[EXERCISE MATERIAL]
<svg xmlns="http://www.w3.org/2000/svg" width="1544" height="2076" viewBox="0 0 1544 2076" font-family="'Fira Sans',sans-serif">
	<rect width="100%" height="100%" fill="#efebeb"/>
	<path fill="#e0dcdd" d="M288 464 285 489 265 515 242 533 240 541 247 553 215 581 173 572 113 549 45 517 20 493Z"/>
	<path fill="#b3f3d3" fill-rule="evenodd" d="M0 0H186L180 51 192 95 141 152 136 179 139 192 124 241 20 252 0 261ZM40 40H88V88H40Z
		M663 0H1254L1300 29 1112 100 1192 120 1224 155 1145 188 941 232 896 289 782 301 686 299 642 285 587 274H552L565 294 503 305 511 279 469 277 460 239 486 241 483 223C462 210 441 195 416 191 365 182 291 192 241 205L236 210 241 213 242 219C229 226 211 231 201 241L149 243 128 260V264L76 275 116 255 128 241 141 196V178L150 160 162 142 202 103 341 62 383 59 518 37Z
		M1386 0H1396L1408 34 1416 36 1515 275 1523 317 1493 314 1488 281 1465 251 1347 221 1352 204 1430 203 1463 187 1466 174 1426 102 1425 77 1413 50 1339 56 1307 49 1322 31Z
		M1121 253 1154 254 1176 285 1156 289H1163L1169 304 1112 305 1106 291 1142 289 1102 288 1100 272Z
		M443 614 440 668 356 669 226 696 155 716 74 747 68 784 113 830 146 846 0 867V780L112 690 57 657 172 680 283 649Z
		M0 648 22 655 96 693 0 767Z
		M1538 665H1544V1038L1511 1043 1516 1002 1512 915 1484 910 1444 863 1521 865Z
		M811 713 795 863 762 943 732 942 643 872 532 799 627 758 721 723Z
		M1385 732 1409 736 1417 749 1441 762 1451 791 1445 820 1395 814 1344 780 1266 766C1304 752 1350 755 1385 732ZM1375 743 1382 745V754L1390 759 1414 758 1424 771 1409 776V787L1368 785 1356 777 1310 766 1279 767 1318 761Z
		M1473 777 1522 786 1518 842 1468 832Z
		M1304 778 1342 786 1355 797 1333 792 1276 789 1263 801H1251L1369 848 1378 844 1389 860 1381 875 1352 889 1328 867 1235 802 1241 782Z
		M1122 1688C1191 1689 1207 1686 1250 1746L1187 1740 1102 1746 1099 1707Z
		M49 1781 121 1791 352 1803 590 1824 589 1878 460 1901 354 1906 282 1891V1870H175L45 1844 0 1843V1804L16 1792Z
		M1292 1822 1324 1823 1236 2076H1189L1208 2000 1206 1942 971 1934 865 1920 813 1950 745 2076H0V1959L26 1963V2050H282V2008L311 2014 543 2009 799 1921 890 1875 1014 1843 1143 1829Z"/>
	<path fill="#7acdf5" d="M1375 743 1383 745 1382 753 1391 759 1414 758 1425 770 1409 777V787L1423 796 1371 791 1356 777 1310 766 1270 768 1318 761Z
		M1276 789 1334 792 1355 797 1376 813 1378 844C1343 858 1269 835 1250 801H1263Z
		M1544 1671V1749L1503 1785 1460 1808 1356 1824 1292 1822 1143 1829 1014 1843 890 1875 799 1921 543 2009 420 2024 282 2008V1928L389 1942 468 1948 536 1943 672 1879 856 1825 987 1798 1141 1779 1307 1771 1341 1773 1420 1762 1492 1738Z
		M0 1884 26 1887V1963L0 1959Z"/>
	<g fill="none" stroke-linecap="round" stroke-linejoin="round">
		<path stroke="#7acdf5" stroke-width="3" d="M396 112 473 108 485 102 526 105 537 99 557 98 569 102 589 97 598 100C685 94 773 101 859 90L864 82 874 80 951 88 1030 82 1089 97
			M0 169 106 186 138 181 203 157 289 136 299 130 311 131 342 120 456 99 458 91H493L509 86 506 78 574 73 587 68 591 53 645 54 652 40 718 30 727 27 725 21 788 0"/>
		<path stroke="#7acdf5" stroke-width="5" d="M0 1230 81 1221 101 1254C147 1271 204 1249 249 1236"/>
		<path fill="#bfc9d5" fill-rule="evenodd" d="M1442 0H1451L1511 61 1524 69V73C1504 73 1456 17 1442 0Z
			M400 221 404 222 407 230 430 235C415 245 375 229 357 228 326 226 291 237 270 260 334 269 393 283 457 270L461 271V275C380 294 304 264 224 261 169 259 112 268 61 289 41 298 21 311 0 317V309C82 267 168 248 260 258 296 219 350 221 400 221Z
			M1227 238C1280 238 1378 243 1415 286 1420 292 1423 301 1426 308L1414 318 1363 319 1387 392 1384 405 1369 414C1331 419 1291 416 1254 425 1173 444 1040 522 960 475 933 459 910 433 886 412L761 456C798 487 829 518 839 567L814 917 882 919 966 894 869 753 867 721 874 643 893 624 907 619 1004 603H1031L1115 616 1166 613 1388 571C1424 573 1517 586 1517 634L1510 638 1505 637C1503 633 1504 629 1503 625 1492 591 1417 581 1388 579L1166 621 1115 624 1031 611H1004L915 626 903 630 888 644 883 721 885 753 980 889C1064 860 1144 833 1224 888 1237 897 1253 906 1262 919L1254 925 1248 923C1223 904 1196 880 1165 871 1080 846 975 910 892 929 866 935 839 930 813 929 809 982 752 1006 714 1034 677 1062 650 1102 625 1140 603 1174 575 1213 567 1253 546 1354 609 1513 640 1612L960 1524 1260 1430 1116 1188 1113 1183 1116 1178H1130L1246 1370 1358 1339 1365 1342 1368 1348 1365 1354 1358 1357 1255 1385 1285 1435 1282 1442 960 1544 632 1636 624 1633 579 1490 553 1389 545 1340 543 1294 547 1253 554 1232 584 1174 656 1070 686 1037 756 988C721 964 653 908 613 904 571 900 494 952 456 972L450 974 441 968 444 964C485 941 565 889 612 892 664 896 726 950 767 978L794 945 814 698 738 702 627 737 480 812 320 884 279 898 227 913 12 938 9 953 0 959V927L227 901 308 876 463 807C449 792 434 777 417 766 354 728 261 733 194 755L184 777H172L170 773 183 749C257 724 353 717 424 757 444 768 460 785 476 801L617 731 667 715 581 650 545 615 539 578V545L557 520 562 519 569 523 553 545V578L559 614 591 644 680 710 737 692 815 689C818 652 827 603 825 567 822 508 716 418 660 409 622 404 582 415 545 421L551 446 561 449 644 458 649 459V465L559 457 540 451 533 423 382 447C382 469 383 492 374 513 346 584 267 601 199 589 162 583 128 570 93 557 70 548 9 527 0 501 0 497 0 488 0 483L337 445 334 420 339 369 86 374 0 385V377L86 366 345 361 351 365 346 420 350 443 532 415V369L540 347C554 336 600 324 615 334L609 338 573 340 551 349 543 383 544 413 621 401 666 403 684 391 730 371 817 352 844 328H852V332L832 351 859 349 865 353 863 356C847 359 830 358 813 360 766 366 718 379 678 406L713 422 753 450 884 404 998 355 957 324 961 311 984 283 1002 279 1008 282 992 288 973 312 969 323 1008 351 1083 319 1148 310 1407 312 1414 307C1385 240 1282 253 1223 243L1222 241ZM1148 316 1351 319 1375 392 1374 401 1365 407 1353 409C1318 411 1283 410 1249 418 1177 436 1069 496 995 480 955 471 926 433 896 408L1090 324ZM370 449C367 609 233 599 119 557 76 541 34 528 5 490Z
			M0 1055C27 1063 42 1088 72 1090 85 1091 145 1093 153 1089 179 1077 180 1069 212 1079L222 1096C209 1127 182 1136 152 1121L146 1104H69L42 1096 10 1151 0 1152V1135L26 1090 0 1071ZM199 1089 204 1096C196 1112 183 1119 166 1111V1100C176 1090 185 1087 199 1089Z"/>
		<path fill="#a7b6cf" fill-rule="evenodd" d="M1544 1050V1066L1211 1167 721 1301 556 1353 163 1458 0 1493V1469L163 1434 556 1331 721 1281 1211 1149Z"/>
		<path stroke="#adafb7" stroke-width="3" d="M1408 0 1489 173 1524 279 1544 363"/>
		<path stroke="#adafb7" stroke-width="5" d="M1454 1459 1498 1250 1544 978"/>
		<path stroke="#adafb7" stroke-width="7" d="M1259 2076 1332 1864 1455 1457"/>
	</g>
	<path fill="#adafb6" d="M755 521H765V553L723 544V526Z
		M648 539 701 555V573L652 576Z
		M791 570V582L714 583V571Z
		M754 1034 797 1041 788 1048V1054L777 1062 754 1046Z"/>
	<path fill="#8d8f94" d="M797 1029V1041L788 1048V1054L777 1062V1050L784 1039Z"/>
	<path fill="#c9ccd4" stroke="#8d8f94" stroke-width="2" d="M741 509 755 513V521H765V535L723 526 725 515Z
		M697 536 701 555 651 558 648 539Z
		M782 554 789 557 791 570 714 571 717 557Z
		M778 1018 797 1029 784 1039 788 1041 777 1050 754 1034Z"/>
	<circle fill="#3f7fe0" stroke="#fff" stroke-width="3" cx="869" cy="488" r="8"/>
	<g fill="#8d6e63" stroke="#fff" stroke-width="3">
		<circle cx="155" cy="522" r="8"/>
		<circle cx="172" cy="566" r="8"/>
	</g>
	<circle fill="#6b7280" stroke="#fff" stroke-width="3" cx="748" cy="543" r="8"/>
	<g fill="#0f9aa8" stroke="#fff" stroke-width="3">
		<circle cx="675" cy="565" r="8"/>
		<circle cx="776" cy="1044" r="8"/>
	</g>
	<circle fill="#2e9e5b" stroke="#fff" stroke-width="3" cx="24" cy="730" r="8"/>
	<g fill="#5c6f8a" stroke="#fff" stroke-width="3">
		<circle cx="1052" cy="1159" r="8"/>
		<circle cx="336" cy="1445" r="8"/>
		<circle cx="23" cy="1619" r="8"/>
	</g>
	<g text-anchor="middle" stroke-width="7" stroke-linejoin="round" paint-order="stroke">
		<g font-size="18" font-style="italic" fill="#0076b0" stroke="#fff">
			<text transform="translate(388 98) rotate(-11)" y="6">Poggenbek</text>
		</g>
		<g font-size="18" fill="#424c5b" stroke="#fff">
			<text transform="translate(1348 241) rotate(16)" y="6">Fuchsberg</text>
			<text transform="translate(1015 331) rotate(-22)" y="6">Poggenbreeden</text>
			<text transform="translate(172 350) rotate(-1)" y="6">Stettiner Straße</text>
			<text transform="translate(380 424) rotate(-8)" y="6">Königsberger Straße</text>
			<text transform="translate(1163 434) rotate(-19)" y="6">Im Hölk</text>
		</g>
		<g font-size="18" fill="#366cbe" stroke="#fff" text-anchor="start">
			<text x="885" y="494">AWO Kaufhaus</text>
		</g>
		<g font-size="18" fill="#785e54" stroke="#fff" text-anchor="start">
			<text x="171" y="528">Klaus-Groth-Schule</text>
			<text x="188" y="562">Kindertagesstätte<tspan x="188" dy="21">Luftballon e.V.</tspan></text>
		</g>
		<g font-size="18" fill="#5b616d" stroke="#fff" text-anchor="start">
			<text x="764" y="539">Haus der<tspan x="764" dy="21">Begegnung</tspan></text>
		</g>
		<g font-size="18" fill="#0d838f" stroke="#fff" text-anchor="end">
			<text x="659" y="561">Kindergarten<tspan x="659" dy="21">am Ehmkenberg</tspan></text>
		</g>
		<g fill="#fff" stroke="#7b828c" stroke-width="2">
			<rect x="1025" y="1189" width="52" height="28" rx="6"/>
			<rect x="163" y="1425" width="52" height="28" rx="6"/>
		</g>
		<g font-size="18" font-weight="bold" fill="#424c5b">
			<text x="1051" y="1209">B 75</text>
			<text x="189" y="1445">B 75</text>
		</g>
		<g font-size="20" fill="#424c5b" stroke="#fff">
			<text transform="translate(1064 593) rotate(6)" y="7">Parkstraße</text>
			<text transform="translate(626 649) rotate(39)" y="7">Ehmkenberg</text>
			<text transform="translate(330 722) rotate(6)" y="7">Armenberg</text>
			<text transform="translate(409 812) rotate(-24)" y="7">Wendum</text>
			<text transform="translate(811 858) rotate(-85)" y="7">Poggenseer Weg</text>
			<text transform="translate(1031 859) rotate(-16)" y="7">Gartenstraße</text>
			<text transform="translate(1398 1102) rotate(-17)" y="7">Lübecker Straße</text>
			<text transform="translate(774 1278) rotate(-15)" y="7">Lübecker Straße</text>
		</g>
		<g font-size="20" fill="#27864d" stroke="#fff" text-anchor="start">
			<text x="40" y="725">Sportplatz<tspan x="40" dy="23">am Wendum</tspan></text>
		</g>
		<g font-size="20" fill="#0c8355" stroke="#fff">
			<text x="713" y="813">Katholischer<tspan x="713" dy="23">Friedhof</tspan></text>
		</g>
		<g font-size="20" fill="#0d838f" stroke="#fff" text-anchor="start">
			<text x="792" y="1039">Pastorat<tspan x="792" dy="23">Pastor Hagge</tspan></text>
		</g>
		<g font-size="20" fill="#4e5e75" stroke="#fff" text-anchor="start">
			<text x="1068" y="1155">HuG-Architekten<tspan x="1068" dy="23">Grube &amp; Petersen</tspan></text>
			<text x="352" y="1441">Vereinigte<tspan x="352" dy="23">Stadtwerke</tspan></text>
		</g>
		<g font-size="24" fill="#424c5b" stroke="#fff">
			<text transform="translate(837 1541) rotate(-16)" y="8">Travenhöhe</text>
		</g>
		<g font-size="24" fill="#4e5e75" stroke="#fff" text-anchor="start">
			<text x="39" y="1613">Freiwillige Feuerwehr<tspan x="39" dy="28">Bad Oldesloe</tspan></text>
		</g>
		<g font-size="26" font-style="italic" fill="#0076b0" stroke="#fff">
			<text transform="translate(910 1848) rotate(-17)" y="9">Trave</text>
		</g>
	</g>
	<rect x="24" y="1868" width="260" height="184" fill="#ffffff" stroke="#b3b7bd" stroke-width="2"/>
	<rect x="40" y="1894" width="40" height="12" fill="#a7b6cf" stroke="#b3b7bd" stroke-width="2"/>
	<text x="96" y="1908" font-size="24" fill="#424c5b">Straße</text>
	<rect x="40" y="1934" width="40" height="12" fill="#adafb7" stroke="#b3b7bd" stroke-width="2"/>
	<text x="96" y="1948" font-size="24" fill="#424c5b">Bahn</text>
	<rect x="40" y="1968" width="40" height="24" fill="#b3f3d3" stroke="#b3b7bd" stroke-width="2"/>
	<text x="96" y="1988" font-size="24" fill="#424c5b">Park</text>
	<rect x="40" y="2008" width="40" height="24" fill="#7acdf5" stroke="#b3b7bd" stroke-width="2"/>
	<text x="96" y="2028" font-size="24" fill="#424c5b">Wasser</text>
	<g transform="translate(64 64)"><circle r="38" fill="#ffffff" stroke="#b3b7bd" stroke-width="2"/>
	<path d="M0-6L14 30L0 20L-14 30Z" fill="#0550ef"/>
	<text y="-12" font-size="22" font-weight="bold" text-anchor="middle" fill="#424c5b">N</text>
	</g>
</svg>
[/EXERCISE MATERIAL]
* **INSTRUCTIONS FOR THE TASK**
A single number is expected: how many lines in the entries contain "middle".

* **EXERCISE RESPONSE**
2